[THE RECORDS]:
* * * * * * * * *

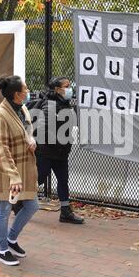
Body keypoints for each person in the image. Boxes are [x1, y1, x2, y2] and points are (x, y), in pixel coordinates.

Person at [0, 75, 39, 266]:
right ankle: (2, 250)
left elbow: (27, 128)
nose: (27, 92)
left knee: (32, 205)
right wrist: (13, 176)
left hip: (23, 167)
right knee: (4, 209)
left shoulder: (21, 107)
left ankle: (11, 239)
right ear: (17, 94)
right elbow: (2, 148)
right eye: (25, 89)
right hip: (6, 171)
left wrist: (30, 139)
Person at [34, 77, 84, 224]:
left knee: (63, 181)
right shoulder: (50, 104)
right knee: (38, 180)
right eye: (66, 86)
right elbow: (45, 129)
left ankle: (65, 212)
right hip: (47, 152)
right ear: (57, 89)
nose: (70, 89)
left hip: (61, 153)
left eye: (69, 86)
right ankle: (18, 202)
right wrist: (58, 143)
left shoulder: (64, 103)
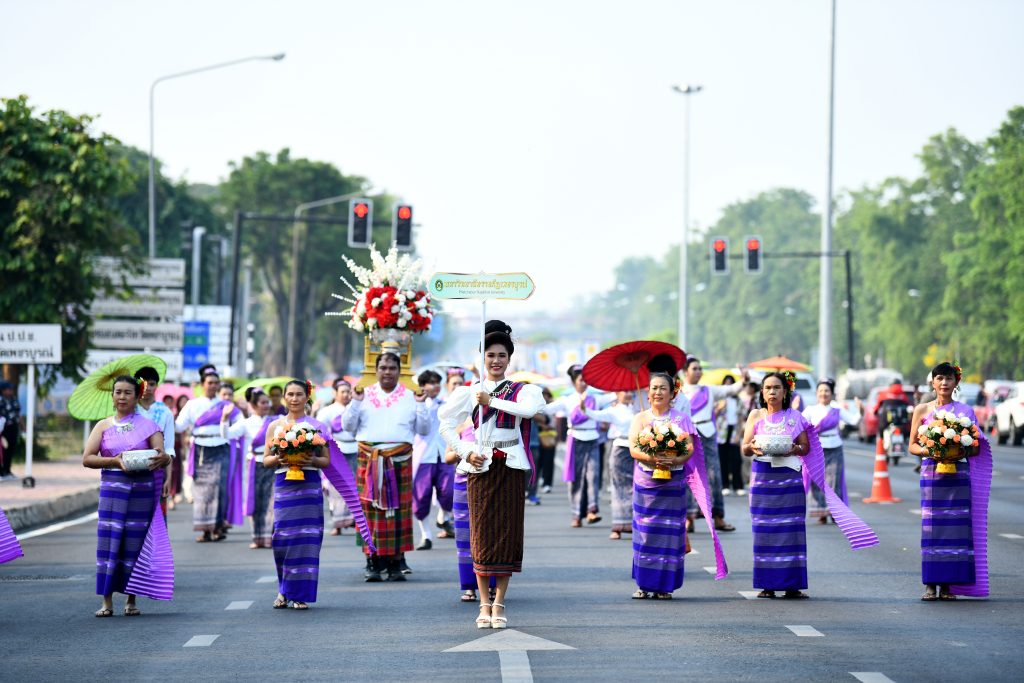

* * * * * * * * *

[WORK INSTRUCTIONS]: Please output the full listing above exactly, minus any pictures.

[TASK ANSWER]:
Body keypoints for each person in the image. Boxes are [x1, y1, x2, y2] and points are (x, y), in pixel coordinates.

Person at [0, 75, 39, 266]:
right ankle: (2, 250)
left elbow: (27, 128)
nose: (27, 92)
left knee: (32, 205)
right wrist: (13, 176)
left hip: (23, 167)
right knee: (4, 209)
left shoulder: (21, 107)
left ankle: (11, 239)
right ear: (17, 94)
right elbow: (2, 148)
right eye: (25, 89)
right hip: (6, 171)
left wrist: (30, 139)
Person at [34, 77, 84, 224]:
left knee: (63, 181)
right shoulder: (50, 104)
right knee: (38, 180)
right eye: (66, 86)
right elbow: (45, 129)
left ankle: (65, 212)
right hip: (47, 152)
right ear: (57, 89)
nose: (70, 89)
left hip: (61, 153)
left eye: (69, 86)
right ankle: (18, 202)
right wrist: (58, 143)
left shoulder: (64, 103)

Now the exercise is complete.